Additionally, resource lists in the planner can help you apply for any financial assistance available to ease the cost of materials.
6. Collaboration and Communication
Homeschooling functions best when there is collaboration and communication amongst the students, families, friends, tutors, teachers, and any other stakeholders involved in the planning. Connecting with others helps create a learning environment that is more personalized, engaging, and conducive to growth. Collaboration also helps potential homeschoolers better understand the process, ask questions, and get helpful advice from experienced homeschoolers.
7. Breakdown of Activities
Once a yearly timeline is created, break down the activities and subjects into manageable chunks such as daily, weekly, or monthly blocks of time. Doing this is key for keeping the curriculum organized and student’s goals achievable.
Make sure each activity has enough time for the student to master it within the allotted time frame. Additionally, if there is too much content and not enough time, review the goals and objectives and adjust the scheduling of activities accordingly.
8. Planning Tools
Different homeschoolers will need different planning tools, depending on the learning environment and student. The most popular planning tools are paper planners and calendars, which can be used to organize activities and track student progress easily.
Other homeschoolers have found success using online applications, such as digital calendars and grade book apps for more advanced management of lessons and assessments.
No matter how detailed, comprehensive, and organized a homeschool plan is, there will always be moments when adjustments need to be made due to unexpected external or internal factors. A good planner will have room to make these adjustments on the fly, while still keeping the original learning goal intact.
Staying flexible and understanding that there will be times when the curriculum needs to change is an essential part of the homeschooling experience.
10. Student Input
Planning a homeschool curriculum should also involve the student’s input. Inviting the student to participate in the planning process is a great way to make them part of their own learning journey.
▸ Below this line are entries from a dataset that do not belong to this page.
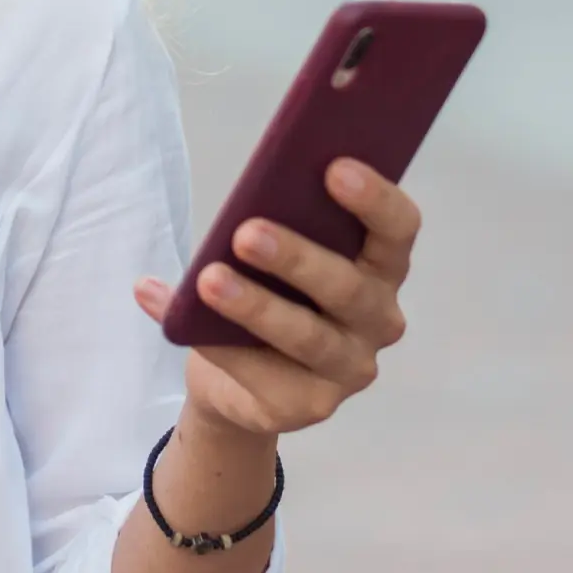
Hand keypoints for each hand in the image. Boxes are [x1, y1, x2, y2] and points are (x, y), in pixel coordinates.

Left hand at [132, 158, 417, 439]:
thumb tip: (235, 208)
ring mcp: (350, 367)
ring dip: (255, 306)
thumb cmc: (269, 294)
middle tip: (246, 232)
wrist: (239, 380)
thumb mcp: (272, 256)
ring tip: (208, 280)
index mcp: (380, 268)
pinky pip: (262, 373)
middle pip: (348, 287)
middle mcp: (379, 318)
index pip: (397, 231)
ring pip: (307, 335)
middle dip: (297, 258)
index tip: (333, 167)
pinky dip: (216, 344)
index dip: (374, 199)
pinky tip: (175, 315)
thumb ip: (268, 225)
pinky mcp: (312, 405)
Discussing the goals and objectives, deciding on activities and resources, and providing feedback on what worked or didn’t work are important steps to create an empowering homeschool experience.
11. Record Keeping
Accurate record-keeping is also an invaluable part of a good homeschool plan. Recording assignments and activities, tracking progress and evaluations, and keeping relevant documents and resources are all important pieces of a homeschool record that not only can help track progress, but also show outside stakeholders the value of homeschooling.
12. Adapting to Environment
Homeschooling requires a lot of planning, and one key aspect of that planning is to make sure the curriculum and associated activities can be adapted to the environment. Homeschooling can be done in a variety of settings – in a classroom, outdoors, or during trips and field visits.
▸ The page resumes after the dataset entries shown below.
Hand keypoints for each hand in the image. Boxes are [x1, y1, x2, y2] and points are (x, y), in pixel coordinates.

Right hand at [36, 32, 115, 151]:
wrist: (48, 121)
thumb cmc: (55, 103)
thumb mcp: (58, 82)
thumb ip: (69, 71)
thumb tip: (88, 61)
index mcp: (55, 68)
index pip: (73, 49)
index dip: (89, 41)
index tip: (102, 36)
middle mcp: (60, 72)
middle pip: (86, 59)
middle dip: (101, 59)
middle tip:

The activities you plan should all be able to be done in the environment of your choosing.
13. Setting Appropriate Expectations
It is important to set appropriate expectations within your homeschool plan so that students know what is expected of them and the kinds of outcomes that you are aiming for. Setting the standards too low can lead to the feeling of boredom, while setting it too high can be overwhelming.
Setting achievable but challenging goals for students can help keep them motivated and be a more rewarding experience for both you and the student.
Creating a comprehensive homeschooling plan is an important step towards a successful homeschool experience for both students and adults. Not only does a good plan provide a framework for the learning journey, but it also helps with resource gathering, collaboration, accountability, and problem-solving. While it takes a lot of work to create a successful plan, the rewards will certainly pay off in the long run.